Que faire pour y remédier?
Délivrer des agréments en médecine du travail aux médecins spécialistes dans ce domaine juste sous présentation du diplôme. Recruter en priorité des médecins spécialisés en médecine du travail dans les entreprises afin de bénéficier de l’expertise de ce dernier mieux outillé pour ce poste et revoir la rémunération du médecin du travail pour lui permettre de vivre décemment de son activité.
Que faites vous en dehors de la médecine du travail? Et vos hobbies?
Je fais de la médecine générale aussi qui est la base avant toute spécialité. J’ai été aussi parmi les premiers médecins du SAMU de Douala. Je suis également membre d’une association à but non lucratif dont le leitmotiv est l’action sociale. Nous n’arrivons pas toujours pas à faire ce que nous voulons à cause de nos moyens limités mais cela ne nous décourage pas pour autant. Dès que j’ai une minute je la consacre à ma famille qui ne profite pas toujours de moi à cause de mes occupations.
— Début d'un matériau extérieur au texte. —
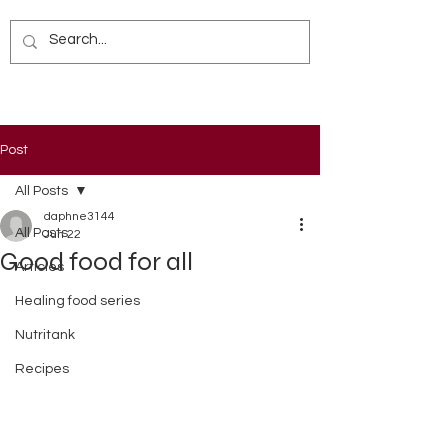
Post
All Posts
daphne3144
All Posts
Jun 22
Good food for all
Articles
Healing food series
Nutritank
Recipes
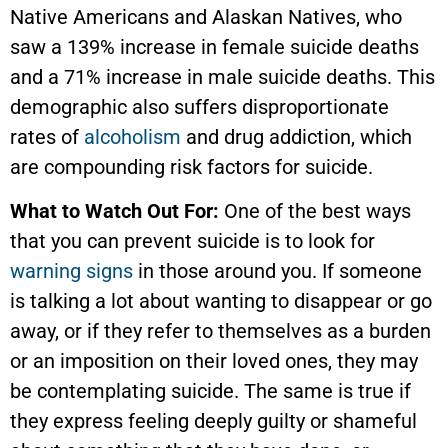
Native Americans and Alaskan Natives, who
saw a 139% increase in female suicide deaths
and a 71% increase in male suicide deaths. This
demographic also suffers disproportionate
rates of
alcoholism
and drug addiction, which
are compounding risk factors for suicide.
What to Watch Out For:
One of the best ways
that you can prevent suicide is to look for
warning signs
in those around you. If someone
is talking a lot about wanting to disappear or go
away, or if they refer to themselves as a burden
or an imposition on their loved ones, they may
be contemplating suicide. The same is true if
they express feeling deeply guilty or shameful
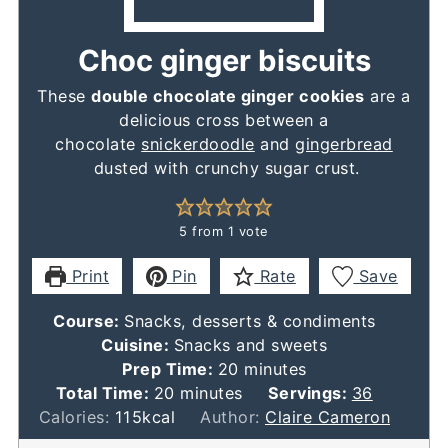
Choc ginger biscuits
These
double chocolate ginger cookies
are a
delicious cross between a
chocolate
snickerdoodle
and
gingerbread
dusted with crunchy sugar crust.
5
from 1 vote
Print
Pin
Rate
Save
Course:
Snacks, desserts & condiments
Cuisine:
Snacks and sweets
minutes
Prep Time:
20
minutes
minutes
Total Time:
20
minutes
Servings:
36
Calories:
115
kcal
Author:
Claire Cameron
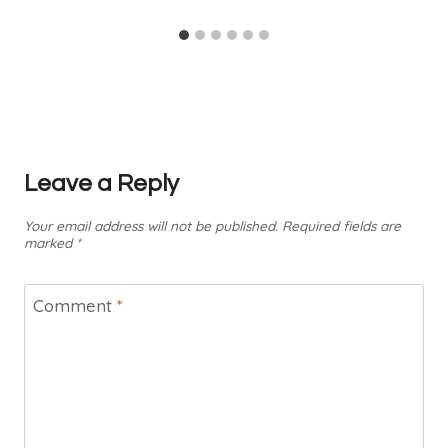
Leave a Reply
Your email address will not be published.
Required fields are
marked
*
Comment
*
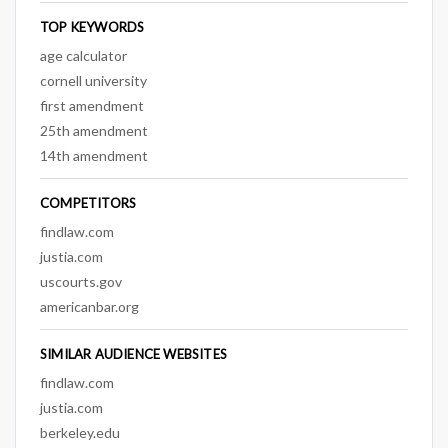
TOP KEYWORDS
age calculator
cornell university
first amendment
25th amendment
14th amendment
COMPETITORS
findlaw.com
justia.com
uscourts.gov
americanbar.org
SIMILAR AUDIENCE WEBSITES
findlaw.com
justia.com
berkeley.edu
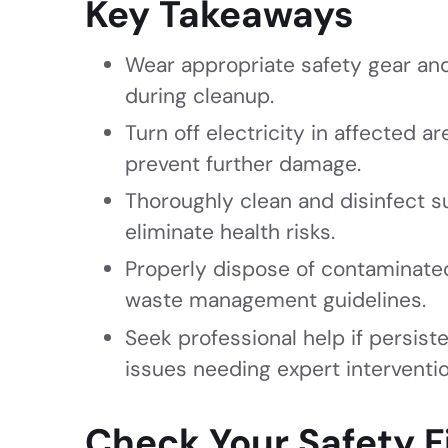
Key Takeaways
Wear appropriate safety gear and
during cleanup.
Turn off electricity in affected 
prevent further damage.
Thoroughly clean and disinfect s
eliminate health risks.
Properly dispose of contaminated
waste management guidelines.
Seek professional help if persist
issues needing expert interventio
Check Your Safety F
La cuisine me passionne beaucoup. J’aime aussi écouter la musique
Quels sont vos projets prioritaires pour l’avenir?
Je pense beaucoup au secteur informel qui jusque là reste non ou mal encadré dans leur sécurité et leur santé au travail. Je n’en dirai pas plus pour des raisons de stratégie.
Qu’est ce qui vous marque le plus au Cameroun?
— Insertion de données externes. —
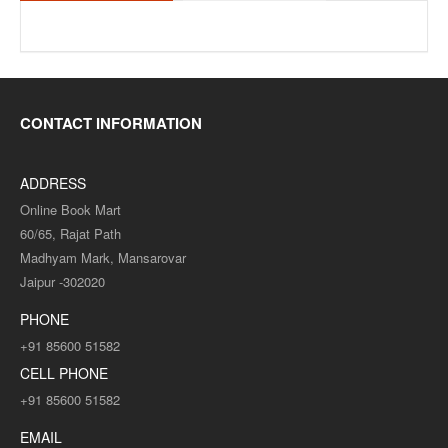
CONTACT INFORMATION
ADDRESS
Online Book Mart
60/65, Rajat Path
Madhyam Mark, Mansarovar
Jaipur -302020
PHONE
+91 85600 51582
CELL PHONE
+91 85600 51582
EMAIL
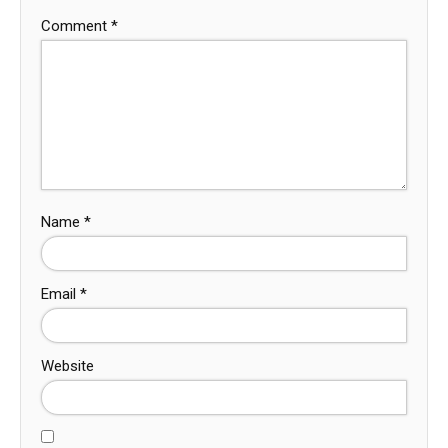
Comment
*
Name
*
Email
*
Website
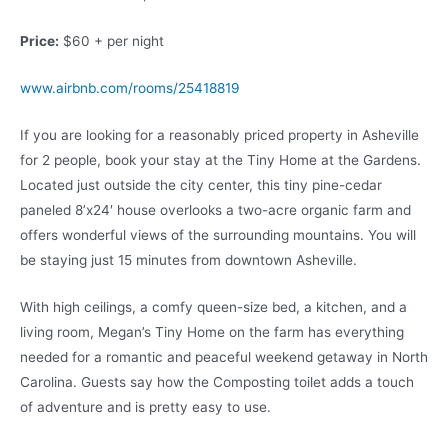
Price:
$60 + per night
www.airbnb.com/rooms/25418819
If you are looking for a reasonably priced property in Asheville
for 2 people, book your stay at the Tiny Home at the Gardens.
Located just outside the city center, this tiny pine-cedar
paneled 8’x24′ house overlooks a two-acre organic farm and
offers wonderful views of the surrounding mountains. You will
be staying just 15 minutes from downtown Asheville.
With high ceilings, a comfy queen-size bed, a kitchen, and a
living room, Megan’s Tiny Home on the farm has everything
needed for a romantic and peaceful weekend getaway in North
Carolina. Guests say how the Composting toilet adds a touch
of adventure and is pretty easy to use.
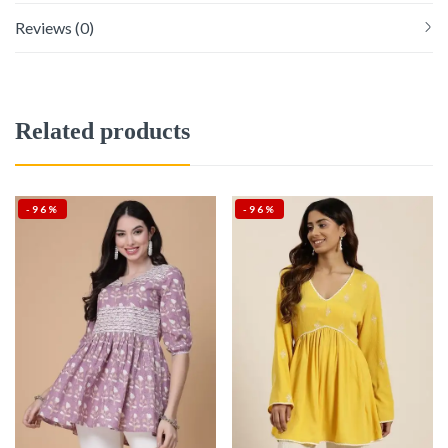
Reviews (0)
Related products
-96%
-96%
Je suis très ravie de la paix qui règne au Cameroun mais la corruption et l’impunité restent les grands maux qui minent notre pays. Je voudrai que les jeunes soient davantage promus à des postes de responsabilités lorsqu’ils le méritent
Quel est votre avis sur la médecine en général au Cameroun?
Je suis un peu choquée par le comportement de certains confrères qui oublient qu’ils ont prêté serment pour servir les patients et non pour se servir eux-mêmes. L’accessibilité aux soins de première nécessité reste un calvaire pour beaucoup de Camerounais. D’où l’importance d’une assurance maladie, ou d’une mutuelle de santé ou mieux de la sécurité sociale pour tout le monde.
Croyez-vous en Dieu?
Oui, j’ai été éduquée par mes parents dans la crainte de Dieu. Tout acte que je pose se fait dans le respect des lois divines.